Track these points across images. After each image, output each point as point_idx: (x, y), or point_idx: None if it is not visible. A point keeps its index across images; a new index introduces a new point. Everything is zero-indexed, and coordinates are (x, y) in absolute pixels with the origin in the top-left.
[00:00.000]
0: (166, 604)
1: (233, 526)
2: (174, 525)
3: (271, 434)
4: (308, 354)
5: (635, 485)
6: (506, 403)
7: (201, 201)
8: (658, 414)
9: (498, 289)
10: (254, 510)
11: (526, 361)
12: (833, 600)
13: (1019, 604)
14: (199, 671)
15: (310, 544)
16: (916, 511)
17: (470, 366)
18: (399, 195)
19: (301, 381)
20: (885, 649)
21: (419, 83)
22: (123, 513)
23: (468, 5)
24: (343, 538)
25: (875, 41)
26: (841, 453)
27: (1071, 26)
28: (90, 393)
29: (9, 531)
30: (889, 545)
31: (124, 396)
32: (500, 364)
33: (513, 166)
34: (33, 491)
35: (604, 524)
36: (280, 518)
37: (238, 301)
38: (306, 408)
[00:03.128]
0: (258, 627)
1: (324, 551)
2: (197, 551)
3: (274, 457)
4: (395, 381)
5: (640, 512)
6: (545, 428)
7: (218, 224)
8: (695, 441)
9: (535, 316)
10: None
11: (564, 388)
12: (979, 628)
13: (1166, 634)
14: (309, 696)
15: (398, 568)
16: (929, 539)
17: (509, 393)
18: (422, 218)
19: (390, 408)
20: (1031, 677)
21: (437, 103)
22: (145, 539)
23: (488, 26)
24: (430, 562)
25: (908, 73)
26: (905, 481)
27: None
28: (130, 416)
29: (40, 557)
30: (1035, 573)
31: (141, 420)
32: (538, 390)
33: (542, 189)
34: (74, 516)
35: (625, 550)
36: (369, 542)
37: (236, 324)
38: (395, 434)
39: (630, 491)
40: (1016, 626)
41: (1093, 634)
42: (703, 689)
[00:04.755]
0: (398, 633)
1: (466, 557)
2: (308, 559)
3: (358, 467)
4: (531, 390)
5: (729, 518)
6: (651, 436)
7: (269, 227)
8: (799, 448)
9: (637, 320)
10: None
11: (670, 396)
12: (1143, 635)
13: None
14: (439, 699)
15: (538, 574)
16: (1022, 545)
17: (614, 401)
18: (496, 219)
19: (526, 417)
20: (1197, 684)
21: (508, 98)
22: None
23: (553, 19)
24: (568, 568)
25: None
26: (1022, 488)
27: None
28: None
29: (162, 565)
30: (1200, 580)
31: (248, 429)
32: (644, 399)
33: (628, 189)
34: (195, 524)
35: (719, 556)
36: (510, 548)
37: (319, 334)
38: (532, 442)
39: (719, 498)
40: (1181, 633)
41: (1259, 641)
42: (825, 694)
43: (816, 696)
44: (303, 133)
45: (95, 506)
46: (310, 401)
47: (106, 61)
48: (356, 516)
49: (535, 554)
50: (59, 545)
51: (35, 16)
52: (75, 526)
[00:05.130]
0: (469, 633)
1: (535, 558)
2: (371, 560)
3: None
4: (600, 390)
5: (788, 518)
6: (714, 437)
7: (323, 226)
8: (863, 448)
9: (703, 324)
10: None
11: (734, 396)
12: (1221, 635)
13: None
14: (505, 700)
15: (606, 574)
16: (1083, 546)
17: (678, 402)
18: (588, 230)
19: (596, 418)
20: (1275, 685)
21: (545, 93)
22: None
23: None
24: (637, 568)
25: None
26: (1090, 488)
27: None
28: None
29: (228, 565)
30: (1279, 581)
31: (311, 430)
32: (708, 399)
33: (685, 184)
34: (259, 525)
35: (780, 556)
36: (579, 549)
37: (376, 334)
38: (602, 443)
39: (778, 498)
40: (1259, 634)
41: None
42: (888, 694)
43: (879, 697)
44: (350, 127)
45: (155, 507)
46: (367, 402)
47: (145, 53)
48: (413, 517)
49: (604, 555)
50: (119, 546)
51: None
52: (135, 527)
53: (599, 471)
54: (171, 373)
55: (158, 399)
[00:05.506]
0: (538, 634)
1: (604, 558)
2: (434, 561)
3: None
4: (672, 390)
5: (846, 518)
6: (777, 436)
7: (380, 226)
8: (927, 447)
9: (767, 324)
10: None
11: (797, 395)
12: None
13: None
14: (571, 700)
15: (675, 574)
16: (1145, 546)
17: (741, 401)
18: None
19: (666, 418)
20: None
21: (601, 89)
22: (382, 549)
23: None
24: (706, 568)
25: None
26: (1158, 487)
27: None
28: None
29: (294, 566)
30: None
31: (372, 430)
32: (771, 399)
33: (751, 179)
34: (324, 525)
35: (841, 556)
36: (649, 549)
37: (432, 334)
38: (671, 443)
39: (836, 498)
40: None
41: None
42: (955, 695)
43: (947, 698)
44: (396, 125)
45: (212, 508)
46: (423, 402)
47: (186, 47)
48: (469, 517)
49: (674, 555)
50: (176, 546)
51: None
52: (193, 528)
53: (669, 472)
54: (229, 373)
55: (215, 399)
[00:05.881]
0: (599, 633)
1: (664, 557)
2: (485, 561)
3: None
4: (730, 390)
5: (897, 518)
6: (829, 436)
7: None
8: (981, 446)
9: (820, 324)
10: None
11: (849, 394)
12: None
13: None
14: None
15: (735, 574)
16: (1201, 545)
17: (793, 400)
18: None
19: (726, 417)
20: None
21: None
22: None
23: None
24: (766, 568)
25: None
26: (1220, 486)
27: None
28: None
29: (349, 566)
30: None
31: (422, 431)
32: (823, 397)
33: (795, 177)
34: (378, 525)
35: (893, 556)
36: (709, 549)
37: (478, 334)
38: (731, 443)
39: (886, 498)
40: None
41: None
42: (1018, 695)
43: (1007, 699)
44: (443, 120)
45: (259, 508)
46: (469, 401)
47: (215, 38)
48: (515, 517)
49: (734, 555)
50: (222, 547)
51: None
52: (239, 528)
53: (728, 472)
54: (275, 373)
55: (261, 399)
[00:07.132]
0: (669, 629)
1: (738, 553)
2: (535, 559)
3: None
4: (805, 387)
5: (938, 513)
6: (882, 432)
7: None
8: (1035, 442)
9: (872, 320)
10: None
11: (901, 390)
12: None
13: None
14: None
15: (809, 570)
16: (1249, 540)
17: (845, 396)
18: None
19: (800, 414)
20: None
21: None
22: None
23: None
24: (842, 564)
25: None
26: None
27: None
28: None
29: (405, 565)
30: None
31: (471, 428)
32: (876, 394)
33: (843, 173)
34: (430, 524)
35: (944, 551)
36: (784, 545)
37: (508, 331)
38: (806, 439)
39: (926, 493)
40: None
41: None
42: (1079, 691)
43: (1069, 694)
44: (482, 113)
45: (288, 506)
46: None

--------------------------------

Copy the records above, keeping each line identical.

Track these points across images. After each image, output each point as point_idx: (x, y), or point_idx: None if it is not visible. A point keeps its index across images; a new index introduces a new point. Everything is zero-indexed, and coordinates are (x, y) in absolute pixels with the origin in the top-left.
[00:00.000]
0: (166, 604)
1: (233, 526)
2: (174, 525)
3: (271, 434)
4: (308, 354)
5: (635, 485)
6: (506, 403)
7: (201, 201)
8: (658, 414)
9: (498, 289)
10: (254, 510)
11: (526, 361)
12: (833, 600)
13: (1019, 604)
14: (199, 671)
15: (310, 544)
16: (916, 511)
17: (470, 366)
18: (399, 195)
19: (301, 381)
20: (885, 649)
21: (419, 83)
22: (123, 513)
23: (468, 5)
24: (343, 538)
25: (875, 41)
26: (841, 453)
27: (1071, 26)
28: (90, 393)
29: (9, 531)
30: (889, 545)
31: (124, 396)
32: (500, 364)
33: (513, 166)
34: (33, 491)
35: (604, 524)
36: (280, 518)
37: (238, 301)
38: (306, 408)
[00:03.128]
0: (258, 627)
1: (324, 551)
2: (197, 551)
3: (274, 457)
4: (395, 381)
5: (640, 512)
6: (545, 428)
7: (218, 224)
8: (695, 441)
9: (535, 316)
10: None
11: (564, 388)
12: (979, 628)
13: (1166, 634)
14: (309, 696)
15: (398, 568)
16: (929, 539)
17: (509, 393)
18: (422, 218)
19: (390, 408)
20: (1031, 677)
21: (437, 103)
22: (145, 539)
23: (488, 26)
24: (430, 562)
25: (908, 73)
26: (905, 481)
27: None
28: (130, 416)
29: (40, 557)
30: (1035, 573)
31: (141, 420)
32: (538, 390)
33: (542, 189)
34: (74, 516)
35: (625, 550)
36: (369, 542)
37: (236, 324)
38: (395, 434)
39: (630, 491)
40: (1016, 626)
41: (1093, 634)
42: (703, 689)
[00:04.755]
0: (398, 633)
1: (466, 557)
2: (308, 559)
3: (358, 467)
4: (531, 390)
5: (729, 518)
6: (651, 436)
7: (269, 227)
8: (799, 448)
9: (637, 320)
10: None
11: (670, 396)
12: (1143, 635)
13: None
14: (439, 699)
15: (538, 574)
16: (1022, 545)
17: (614, 401)
18: (496, 219)
19: (526, 417)
20: (1197, 684)
21: (508, 98)
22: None
23: (553, 19)
24: (568, 568)
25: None
26: (1022, 488)
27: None
28: None
29: (162, 565)
30: (1200, 580)
31: (248, 429)
32: (644, 399)
33: (628, 189)
34: (195, 524)
35: (719, 556)
36: (510, 548)
37: (319, 334)
38: (532, 442)
39: (719, 498)
40: (1181, 633)
41: (1259, 641)
42: (825, 694)
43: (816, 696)
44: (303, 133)
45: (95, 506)
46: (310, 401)
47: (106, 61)
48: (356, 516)
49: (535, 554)
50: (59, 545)
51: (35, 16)
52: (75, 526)
[00:05.130]
0: (469, 633)
1: (535, 558)
2: (371, 560)
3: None
4: (600, 390)
5: (788, 518)
6: (714, 437)
7: (323, 226)
8: (863, 448)
9: (703, 324)
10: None
11: (734, 396)
12: (1221, 635)
13: None
14: (505, 700)
15: (606, 574)
16: (1083, 546)
17: (678, 402)
18: (588, 230)
19: (596, 418)
20: (1275, 685)
21: (545, 93)
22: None
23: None
24: (637, 568)
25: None
26: (1090, 488)
27: None
28: None
29: (228, 565)
30: (1279, 581)
31: (311, 430)
32: (708, 399)
33: (685, 184)
34: (259, 525)
35: (780, 556)
36: (579, 549)
37: (376, 334)
38: (602, 443)
39: (778, 498)
40: (1259, 634)
41: None
42: (888, 694)
43: (879, 697)
44: (350, 127)
45: (155, 507)
46: (367, 402)
47: (145, 53)
48: (413, 517)
49: (604, 555)
50: (119, 546)
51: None
52: (135, 527)
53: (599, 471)
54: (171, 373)
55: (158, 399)
[00:05.506]
0: (538, 634)
1: (604, 558)
2: (434, 561)
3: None
4: (672, 390)
5: (846, 518)
6: (777, 436)
7: (380, 226)
8: (927, 447)
9: (767, 324)
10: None
11: (797, 395)
12: None
13: None
14: (571, 700)
15: (675, 574)
16: (1145, 546)
17: (741, 401)
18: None
19: (666, 418)
20: None
21: (601, 89)
22: (382, 549)
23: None
24: (706, 568)
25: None
26: (1158, 487)
27: None
28: None
29: (294, 566)
30: None
31: (372, 430)
32: (771, 399)
33: (751, 179)
34: (324, 525)
35: (841, 556)
36: (649, 549)
37: (432, 334)
38: (671, 443)
39: (836, 498)
40: None
41: None
42: (955, 695)
43: (947, 698)
44: (396, 125)
45: (212, 508)
46: (423, 402)
47: (186, 47)
48: (469, 517)
49: (674, 555)
50: (176, 546)
51: None
52: (193, 528)
53: (669, 472)
54: (229, 373)
55: (215, 399)
[00:05.881]
0: (599, 633)
1: (664, 557)
2: (485, 561)
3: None
4: (730, 390)
5: (897, 518)
6: (829, 436)
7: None
8: (981, 446)
9: (820, 324)
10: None
11: (849, 394)
12: None
13: None
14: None
15: (735, 574)
16: (1201, 545)
17: (793, 400)
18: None
19: (726, 417)
20: None
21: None
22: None
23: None
24: (766, 568)
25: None
26: (1220, 486)
27: None
28: None
29: (349, 566)
30: None
31: (422, 431)
32: (823, 397)
33: (795, 177)
34: (378, 525)
35: (893, 556)
36: (709, 549)
37: (478, 334)
38: (731, 443)
39: (886, 498)
40: None
41: None
42: (1018, 695)
43: (1007, 699)
44: (443, 120)
45: (259, 508)
46: (469, 401)
47: (215, 38)
48: (515, 517)
49: (734, 555)
50: (222, 547)
51: None
52: (239, 528)
53: (728, 472)
54: (275, 373)
55: (261, 399)
[00:07.132]
0: (669, 629)
1: (738, 553)
2: (535, 559)
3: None
4: (805, 387)
5: (938, 513)
6: (882, 432)
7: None
8: (1035, 442)
9: (872, 320)
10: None
11: (901, 390)
12: None
13: None
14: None
15: (809, 570)
16: (1249, 540)
17: (845, 396)
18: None
19: (800, 414)
20: None
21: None
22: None
23: None
24: (842, 564)
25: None
26: None
27: None
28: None
29: (405, 565)
30: None
31: (471, 428)
32: (876, 394)
33: (843, 173)
34: (430, 524)
35: (944, 551)
36: (784, 545)
37: (508, 331)
38: (806, 439)
39: (926, 493)
40: None
41: None
42: (1079, 691)
43: (1069, 694)
44: (482, 113)
45: (288, 506)
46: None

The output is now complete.